Department of Animal Science, Biotechnical Faculty, University of Ljubljana , Domžale, Slovenia .
OMICS. 2018 Jun;22(6):410-421. doi: 10.1089/omi.2018.0046. Epub 2018 May 10.
Harnessing the genomics big data requires innovation in how we extract and interpret biologically relevant variants. Currently, there is no established catalog of prioritized missense variants associated with deleterious protein function phenotypes. We report in this study, to the best of our knowledge, the first genome-wide prioritization of sequence variants with the most deleterious effect on protein function (potentially deleterious variants [pDelVars]) in nine vertebrate species: human, cattle, horse, sheep, pig, dog, rat, mouse, and zebrafish. The analysis was conducted using the Ensembl/BioMart tool. Genes comprising pDelVars in the highest number of examined species were identified using a Python script. Multiple genomic alignments of the selected genes were built to identify interspecies orthologous potentially deleterious variants, which we defined as the "ortho-pDelVars." Genome-wide prioritization revealed that in humans, 0.12% of the known variants are predicted to be deleterious. In seven out of nine examined vertebrate species, the genes encoding the multiple PDZ domain crumbs cell polarity complex component (MPDZ) and the transforming acidic coiled-coil containing protein 2 (TACC2) comprise pDelVars. Five interspecies ortho-pDelVars were identified in three genes. These findings offer new ways to harness genomics big data by facilitating the identification of functional polymorphisms in humans and animal models and thus provide a future basis for optimization of protocols for whole genome prioritization of pDelVars and screening of orthologous sequence variants. The approach presented here can inform various postgenomic applications such as personalized medicine and multiomics study of health interventions (iatromics).

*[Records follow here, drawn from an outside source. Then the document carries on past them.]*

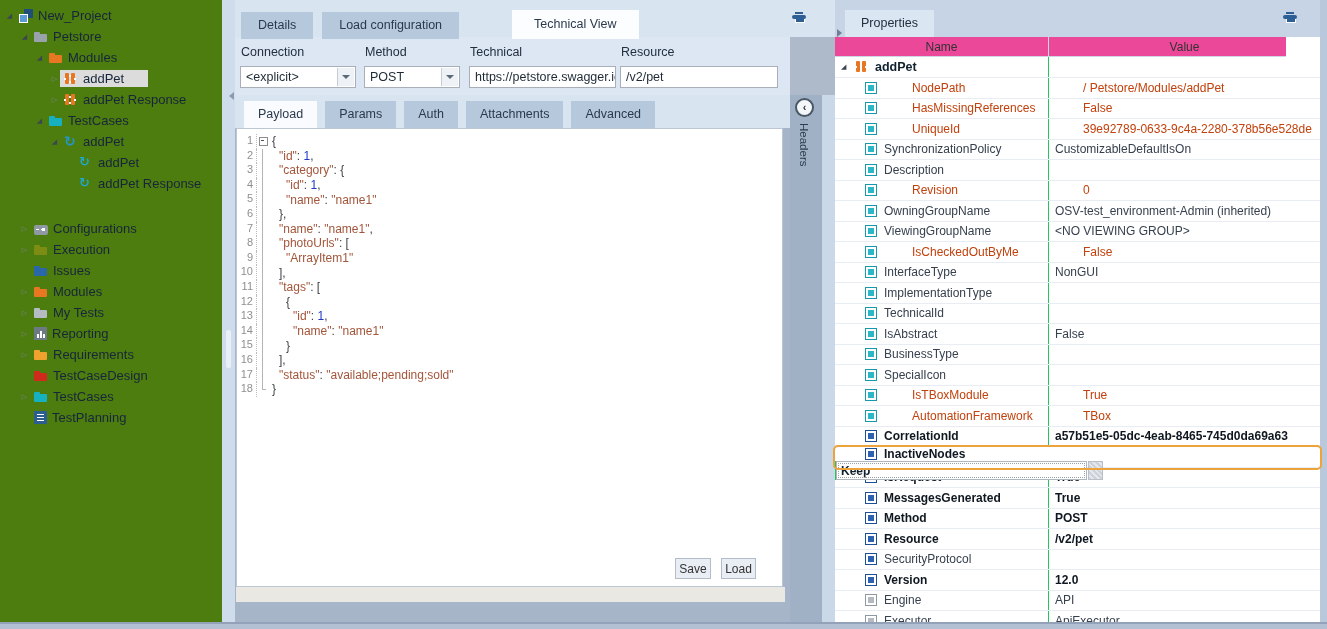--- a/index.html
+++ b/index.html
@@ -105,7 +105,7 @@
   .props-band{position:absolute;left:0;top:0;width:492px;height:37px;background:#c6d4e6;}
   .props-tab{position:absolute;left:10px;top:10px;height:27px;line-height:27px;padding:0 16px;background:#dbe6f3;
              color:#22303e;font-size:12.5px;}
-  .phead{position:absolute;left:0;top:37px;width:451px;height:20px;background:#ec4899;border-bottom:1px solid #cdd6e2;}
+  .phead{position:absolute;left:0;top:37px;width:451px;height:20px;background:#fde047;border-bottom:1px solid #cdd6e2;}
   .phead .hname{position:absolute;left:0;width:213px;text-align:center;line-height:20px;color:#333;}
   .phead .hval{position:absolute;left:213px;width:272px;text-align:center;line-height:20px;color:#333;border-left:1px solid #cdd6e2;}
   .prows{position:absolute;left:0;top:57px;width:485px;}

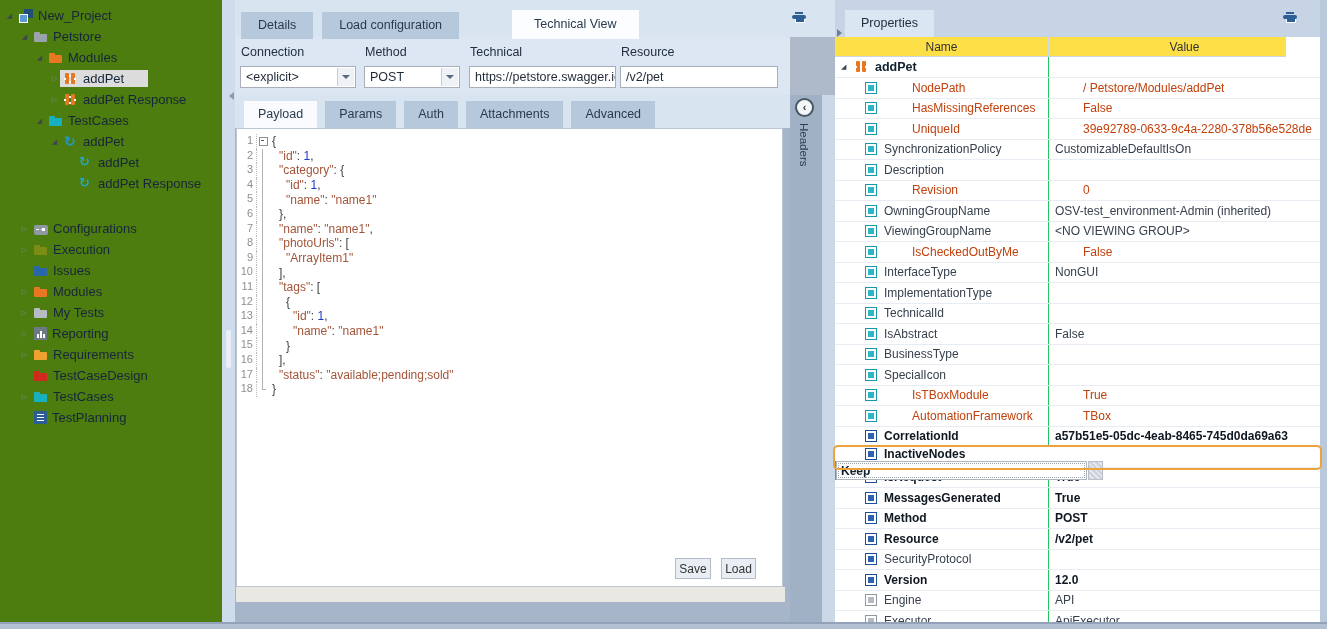--- a/index.html
+++ b/index.html
@@ -211,7 +211,7 @@
             <span class="tlabel">Configurations</span>
           </span>
         </div>
-        <div class="trow" style="padding-left: 19px;">
+        <div class="trow" style="padding-left: 19px; gap: 48px;">
           <span class="exp exp-closed"></span>
           <span class="core">
             <span class="tico tfold fc-olive"></span>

利用基因组学大数据需要创新我们提取和解释与生物相关变体的方法。目前,还没有建立与有害蛋白质功能表型相关的优先错义变体目录。我们在本研究中报告,据我们所知,这是首次在九个脊椎动物物种(人类、牛、马、绵羊、猪、狗、大鼠、小鼠和斑马鱼)中对具有最有害蛋白质功能影响的序列变体(潜在有害变体 [pDelVars])进行全基因组优先级排序。使用 Ensembl/BioMart 工具进行了分析。使用 Python 脚本确定了包含 pDelVars 的基因数量最多的基因。构建了选定基因的多个基因组比对,以识别种间同源潜在有害变体,我们将其定义为“ortho-pDelVars”。全基因组优先级排序显示,在人类中,预计有 0.12%的已知变体是有害的。在九个被检查的脊椎动物物种中的七个中,编码多 PDZ 结构域crumbs 细胞极性复合物成分(MPDZ)和转化酸性卷曲螺旋蛋白 2(TACC2)的基因包含 pDelVars。在三个基因中鉴定了五个种间 ortho-pDelVars。这些发现通过促进人类和动物模型中功能多态性的鉴定,为优化全基因组 pDelVars 优先级排序和同源序列变体筛选的协议提供了未来的基础,从而为利用基因组学大数据提供了新方法。这里提出的方法可以为各种后基因组应用提供信息,如个性化医疗和健康干预(iatromics)的多组学研究。